Team Ontario lead to Team Canada, which lead to another lucky chance.

“The (University of) Kentucky coaches were just passing by at Canada Cup,” he said. “I had one good play, and ran like hell to first.”

Bisson, then a Francophone Grade 11 student at Beatrice-Desloges Catholic high school started hitting the books for the English American university entrance tests to see where it could take him.

Soon enough, he was playing second base for the University of Kentucky, playing top southern schools in front of thousands of fans.

Baseball is serious business in the South, with attendance at division one university games sometimes surpassing 10,000.

Bisson excelled at Kentucky, named an All-American multiple times, becoming one of few Canadians to do so.

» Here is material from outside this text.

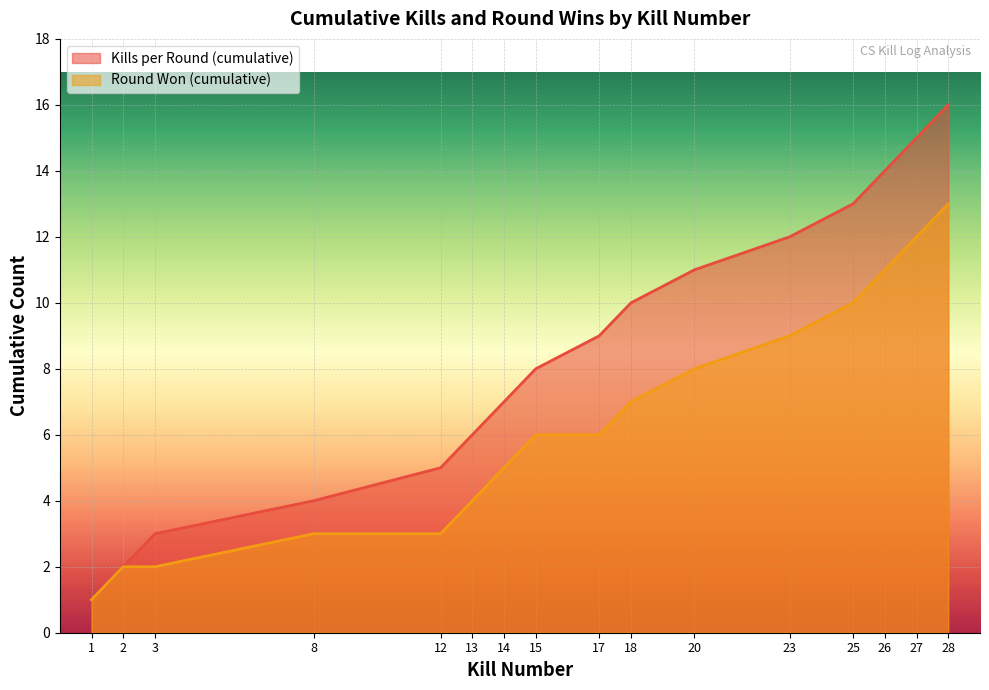

Reading left to right, transcribe all the data shown in this chart.

Kills per Round (cumulative): 1	2	3	4	5	6	7	8	9	10	11	12	13	14	15	16
Round Won (cumulative, 1=yes): 1	2	2	3	3	4	5	6	6	7	8	9	10	11	12	13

He’s always stood out as being more northern than most of his teammates, whether it was at university, where he tried to convince classmates he lived in an igloo, or with his current organization where he is only one of two Canadians.

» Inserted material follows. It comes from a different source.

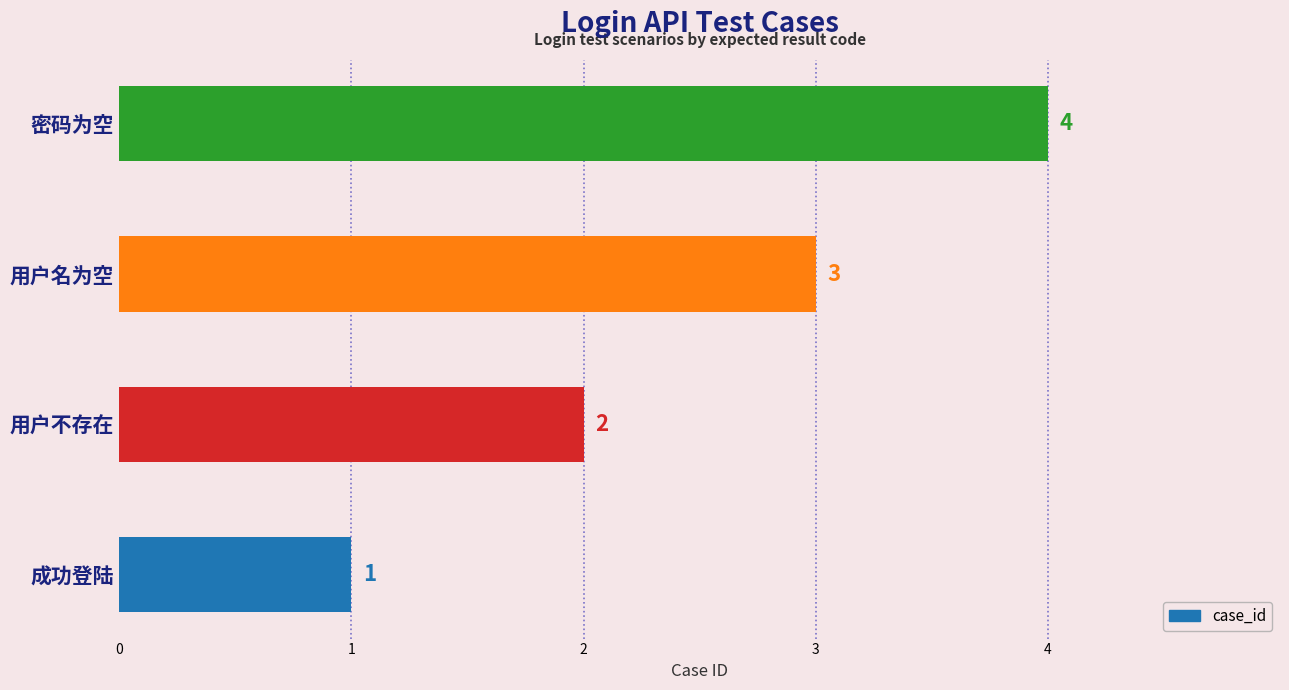

List the labels in order of value, smallest first.

成功登陆, 用户不存在, 用户名为空, 密码为空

"But all the Canadians want to see the medal at spring training,” he said.

With Ottawa gaining an AA team, there’s a chance his baseball career could even return him home. He currently plays for the Fort Wayne TinCaps, the A affiliate team for the San Diego Padres, who drafted him in the fourth round.

“If I could play in Ottawa, to be a kid from Canada that plays in his hometown, that’s unheard of,” he said.

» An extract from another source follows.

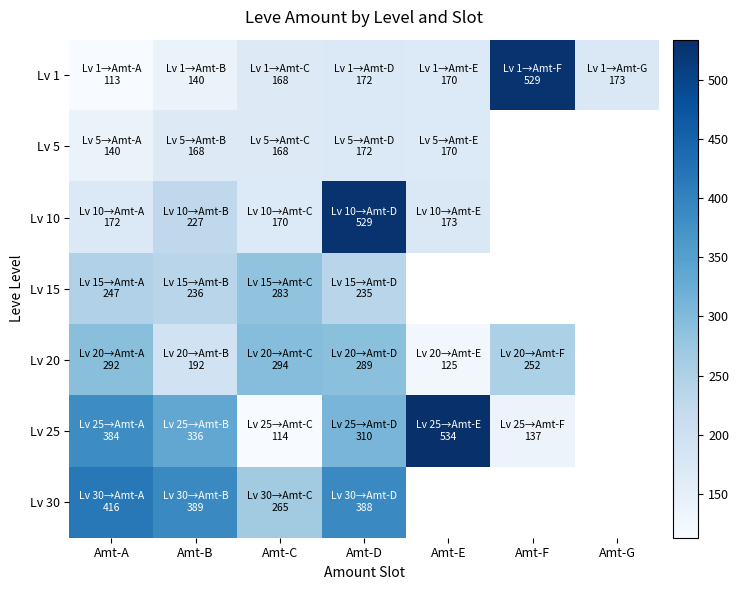

What is the difference between the maximum and minimum values in the Lv 5 series?

32.0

He came back home for the off-season, and worked with sports study baseball players at Gatineau’s Nicolas Gatineau high school, an ideal job.

Coming back and seeing his old coaches and hometown teams has let him tell teenage players that they can make it too.

“It’s hard – but not impossible,” he noted.

While spring training for the Padres started on Feb. 24, he plans to return to Ottawa during the off-seasons to complete his kinesiology part time at the University of Ottawa and eventually hopes to pursue a career in physiotherapy.

The baseball season is intense, with multiple games some days and days off far and few between. They are so few that players actually being inducted into the Hall of Fame will not be able to attend the June 23 induction.

So Bisson knows what his first stop upon season end and return to Canada will be – St. Mary's, ON, to see his name posted under Team Canada 2011, next to other baseball greats like Larry Walker and Jackie Robinson.

“I could retire right now and look back and be happy,” he said. “I’ve accomplished a lot, it’s been a dream. I never thought the hard work was going to pay off like this.”